If there’s one term that’s reverberated throughout AR and VR circles more than any other in the past year, it’s metaverse. And though it has become co-opted, conflated and clouded through overuse in corporate marketing, it does represent some legitimate principles worth examining.

For example, though it’s often lumped together as a monolithic term, the metaverse could have a few tracks. One track includes purely virtual and immersive worlds, accessed through VR and other devices. Another track involves digital twins of the physical world, unlocked through AR.

But we’re so early that even that framework may be wrong. Indeed, it’s too early to define the metaverse in certain terms because it will be a moving target as it grows into its own skin. Even its naming is uncertain. But we still can begin to conceptualize it as a thought exercise.
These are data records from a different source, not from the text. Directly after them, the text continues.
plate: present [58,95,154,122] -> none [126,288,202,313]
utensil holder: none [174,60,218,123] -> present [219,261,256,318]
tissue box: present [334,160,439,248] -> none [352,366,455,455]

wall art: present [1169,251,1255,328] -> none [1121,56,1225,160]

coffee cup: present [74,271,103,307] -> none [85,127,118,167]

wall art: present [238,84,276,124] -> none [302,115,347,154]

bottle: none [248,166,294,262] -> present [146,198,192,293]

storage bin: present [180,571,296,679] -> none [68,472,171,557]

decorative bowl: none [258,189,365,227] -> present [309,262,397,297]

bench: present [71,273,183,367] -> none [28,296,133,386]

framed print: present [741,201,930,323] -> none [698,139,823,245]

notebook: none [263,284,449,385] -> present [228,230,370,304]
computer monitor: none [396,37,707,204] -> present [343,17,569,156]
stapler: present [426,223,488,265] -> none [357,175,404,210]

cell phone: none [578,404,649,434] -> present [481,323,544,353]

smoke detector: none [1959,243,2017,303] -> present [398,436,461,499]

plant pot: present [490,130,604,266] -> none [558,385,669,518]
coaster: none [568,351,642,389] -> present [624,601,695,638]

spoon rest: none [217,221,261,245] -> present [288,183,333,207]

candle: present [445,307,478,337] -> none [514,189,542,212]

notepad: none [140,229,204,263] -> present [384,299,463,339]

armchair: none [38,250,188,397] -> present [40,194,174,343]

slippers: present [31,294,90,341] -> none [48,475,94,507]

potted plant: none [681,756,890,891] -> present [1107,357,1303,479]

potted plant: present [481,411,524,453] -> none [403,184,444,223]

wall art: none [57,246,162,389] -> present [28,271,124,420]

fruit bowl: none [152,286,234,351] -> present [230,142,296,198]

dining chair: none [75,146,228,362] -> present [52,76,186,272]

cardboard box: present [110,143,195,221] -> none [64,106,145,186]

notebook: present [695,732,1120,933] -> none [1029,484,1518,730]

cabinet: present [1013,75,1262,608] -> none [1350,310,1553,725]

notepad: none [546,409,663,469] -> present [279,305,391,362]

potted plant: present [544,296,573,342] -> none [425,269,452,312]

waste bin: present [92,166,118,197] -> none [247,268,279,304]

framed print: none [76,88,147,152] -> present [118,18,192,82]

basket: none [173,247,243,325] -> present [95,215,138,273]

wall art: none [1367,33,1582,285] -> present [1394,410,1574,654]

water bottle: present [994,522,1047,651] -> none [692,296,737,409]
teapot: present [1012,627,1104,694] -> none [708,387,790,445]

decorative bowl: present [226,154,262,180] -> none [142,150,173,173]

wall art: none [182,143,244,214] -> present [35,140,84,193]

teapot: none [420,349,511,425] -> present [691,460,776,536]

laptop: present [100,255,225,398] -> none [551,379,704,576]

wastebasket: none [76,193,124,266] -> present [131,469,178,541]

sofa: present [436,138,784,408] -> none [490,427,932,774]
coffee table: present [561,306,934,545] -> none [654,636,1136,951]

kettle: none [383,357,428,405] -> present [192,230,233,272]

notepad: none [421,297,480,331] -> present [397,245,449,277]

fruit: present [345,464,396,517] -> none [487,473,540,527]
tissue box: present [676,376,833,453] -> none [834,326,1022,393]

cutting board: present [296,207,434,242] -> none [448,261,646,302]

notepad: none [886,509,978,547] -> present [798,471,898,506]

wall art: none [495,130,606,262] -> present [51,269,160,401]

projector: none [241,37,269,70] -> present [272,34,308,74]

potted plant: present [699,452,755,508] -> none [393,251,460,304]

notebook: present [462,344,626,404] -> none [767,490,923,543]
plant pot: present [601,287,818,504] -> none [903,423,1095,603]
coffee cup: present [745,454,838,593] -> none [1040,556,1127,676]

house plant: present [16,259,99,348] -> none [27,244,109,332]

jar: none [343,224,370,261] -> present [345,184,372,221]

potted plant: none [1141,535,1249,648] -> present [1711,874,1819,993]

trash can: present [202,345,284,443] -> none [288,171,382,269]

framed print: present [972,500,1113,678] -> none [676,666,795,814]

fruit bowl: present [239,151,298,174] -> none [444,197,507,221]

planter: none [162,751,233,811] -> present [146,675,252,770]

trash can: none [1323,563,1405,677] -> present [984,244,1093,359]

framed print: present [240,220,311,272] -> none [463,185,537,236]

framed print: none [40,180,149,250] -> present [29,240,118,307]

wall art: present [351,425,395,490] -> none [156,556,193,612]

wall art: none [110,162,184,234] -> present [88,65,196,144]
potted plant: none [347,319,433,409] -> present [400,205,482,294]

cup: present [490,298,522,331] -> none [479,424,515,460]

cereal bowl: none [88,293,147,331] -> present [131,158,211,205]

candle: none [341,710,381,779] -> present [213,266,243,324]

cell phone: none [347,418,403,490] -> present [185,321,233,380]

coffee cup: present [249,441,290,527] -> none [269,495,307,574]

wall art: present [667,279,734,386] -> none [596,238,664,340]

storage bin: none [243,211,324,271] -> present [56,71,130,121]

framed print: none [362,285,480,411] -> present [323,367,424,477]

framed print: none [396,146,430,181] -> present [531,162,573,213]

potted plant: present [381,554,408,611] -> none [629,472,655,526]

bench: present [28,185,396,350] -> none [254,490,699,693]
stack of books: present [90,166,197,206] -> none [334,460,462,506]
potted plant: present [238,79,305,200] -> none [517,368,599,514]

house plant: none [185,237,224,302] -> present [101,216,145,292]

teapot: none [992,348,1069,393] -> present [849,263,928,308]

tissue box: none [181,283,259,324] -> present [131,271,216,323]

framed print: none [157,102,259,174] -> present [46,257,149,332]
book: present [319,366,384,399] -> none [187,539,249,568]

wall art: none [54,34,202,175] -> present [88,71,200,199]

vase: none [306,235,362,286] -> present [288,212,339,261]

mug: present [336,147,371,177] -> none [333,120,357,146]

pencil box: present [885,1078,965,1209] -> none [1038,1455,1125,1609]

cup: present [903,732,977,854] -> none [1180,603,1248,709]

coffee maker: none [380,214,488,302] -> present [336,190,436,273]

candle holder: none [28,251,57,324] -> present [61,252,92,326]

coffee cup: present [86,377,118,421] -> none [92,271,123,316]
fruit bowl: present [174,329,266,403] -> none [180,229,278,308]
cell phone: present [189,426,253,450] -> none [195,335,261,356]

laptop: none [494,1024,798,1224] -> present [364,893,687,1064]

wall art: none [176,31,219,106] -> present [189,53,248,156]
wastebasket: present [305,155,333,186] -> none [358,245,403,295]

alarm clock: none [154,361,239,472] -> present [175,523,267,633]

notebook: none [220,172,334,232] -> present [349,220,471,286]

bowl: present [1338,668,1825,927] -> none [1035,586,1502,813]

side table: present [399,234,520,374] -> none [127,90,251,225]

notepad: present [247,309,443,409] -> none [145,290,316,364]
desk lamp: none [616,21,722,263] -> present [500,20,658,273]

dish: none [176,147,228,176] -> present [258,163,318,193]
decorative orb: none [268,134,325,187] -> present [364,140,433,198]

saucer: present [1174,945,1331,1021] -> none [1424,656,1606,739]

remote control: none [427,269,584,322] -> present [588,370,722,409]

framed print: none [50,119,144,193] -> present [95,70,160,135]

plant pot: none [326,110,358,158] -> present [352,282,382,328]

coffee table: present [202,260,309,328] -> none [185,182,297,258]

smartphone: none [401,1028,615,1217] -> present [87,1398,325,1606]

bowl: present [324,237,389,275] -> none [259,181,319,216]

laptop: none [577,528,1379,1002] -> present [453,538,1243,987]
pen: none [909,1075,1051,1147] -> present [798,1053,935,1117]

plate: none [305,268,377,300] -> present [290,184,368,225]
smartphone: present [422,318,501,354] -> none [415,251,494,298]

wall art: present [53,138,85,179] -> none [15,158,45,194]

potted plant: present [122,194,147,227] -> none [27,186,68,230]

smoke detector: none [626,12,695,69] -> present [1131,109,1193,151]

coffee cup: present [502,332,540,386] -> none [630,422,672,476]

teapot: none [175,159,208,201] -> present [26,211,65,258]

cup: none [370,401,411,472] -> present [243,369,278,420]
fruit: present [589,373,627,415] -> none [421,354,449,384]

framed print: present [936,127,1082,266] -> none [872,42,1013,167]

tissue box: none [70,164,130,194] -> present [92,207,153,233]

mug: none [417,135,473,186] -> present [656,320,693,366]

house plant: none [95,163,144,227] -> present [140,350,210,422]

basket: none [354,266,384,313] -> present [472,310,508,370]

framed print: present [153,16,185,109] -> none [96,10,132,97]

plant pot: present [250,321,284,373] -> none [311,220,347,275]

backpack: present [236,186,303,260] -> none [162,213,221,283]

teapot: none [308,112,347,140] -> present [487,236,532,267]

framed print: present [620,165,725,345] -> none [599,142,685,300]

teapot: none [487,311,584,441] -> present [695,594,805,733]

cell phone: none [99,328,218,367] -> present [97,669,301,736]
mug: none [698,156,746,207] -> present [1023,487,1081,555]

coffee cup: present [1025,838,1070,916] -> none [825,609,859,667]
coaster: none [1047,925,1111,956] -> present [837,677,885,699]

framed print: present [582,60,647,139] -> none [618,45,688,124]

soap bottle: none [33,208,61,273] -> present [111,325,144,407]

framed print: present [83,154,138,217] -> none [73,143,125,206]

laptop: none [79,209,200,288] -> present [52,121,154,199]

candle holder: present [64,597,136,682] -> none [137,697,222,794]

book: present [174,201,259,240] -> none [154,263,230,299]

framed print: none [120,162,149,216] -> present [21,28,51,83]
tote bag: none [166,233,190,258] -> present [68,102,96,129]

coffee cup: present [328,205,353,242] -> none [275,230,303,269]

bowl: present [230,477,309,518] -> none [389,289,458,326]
And that’s the topic of a recent ARtillery Intelligence report, and an episode of ARtillery Briefs. We break down the latter below, including embedded video and narrative takeaways.

Metaverse Reality Check: The What, When & Where

Reaching Consensus

Starting with the first track noted above, it involves digital domains that host time-synchronous interactions among place-shifted participants. Mark Zuckerberg describes it as an “embodied internet,” offering the connectivity, utility, and entertainment of the web, but fleshed out in 3D.

And this is often discussed in VR terms, with today’s exemplars being Altspace VR, Rec Room, and VRChat. But we also have non-VR 3D worlds like Fortnite, Roblox, and even Second Life. These are what our friend Charlie Fink calls “lowercase-m” metaverses versus The Metaverse.

This is just one example of the definitional jockeying around what the metaverse is and isn’t. The truth may be that it’s none of these things….yet. But though we can’t put our finger on what it is or will be, there’s some consensus about metaverse properties that should be in place.

For example, it should be interoperable so that users can move between domains with consistent identities or assets. It should also be open and operate on common standards. When adding up the items on this list, there’s a common model staring us right in the face: the web.

Breaking that down, the web today offers a balance of proprietary business interests and common standards of interoperability. For the latter, it has the browser, and protocols like HTTPS. For all these reasons, the metaverse could stem from today’s web rather than replace it.

The Virtual and IRL Verses of the Metaverse

Two-Track Mind

As for the second metaverse track – that which synchronizes with the physical world – the thinking follows an existing construct: The AR cloud. This is all about data that’s geo-anchored to places and things to enable AR devices to evoke the right graphics at the right time.

Several tech giants today are building platforms around this vision. Niantic’s Lightship is one example. And then there’s Google, which is working to annotate and index the physical world, just like it created massive value indexing the web 2.0 years ago. We call this the Internet of Places.

Speaking of Google, this real-world metaverse (or metavearth), will need a filtration system that governs the relevance of the 3D content that you’re served throughout the day. In other words, what will be the browser of the physical-world metaverse, and what will be its search engine?

But all of that just scratches the surface and you can read more in the full report. In closing, we’ll reiterate that a fully actualized metaverse could be years or even decades away. And its use cases are still largely unknown or unimagined. It’s like trying to conceptualize the iPhone in 1985.

Or more recently, consider Uber: no one thought of Uber when the iPhone launched. It took a few years of living with the new form factor for native thinking to seep into the developer mindset. The same goes for Foursquare, Spotify, Snapchat, and several other smartphone-native innovations.

So the metaverse could follow that same developmental path. But though it will take a while, there will be meaningful activity along the way, some of which we’re already seeing in AR and VR. Or, as our friend Amy Peck says, the metaverse will be as much about the journey as the destination.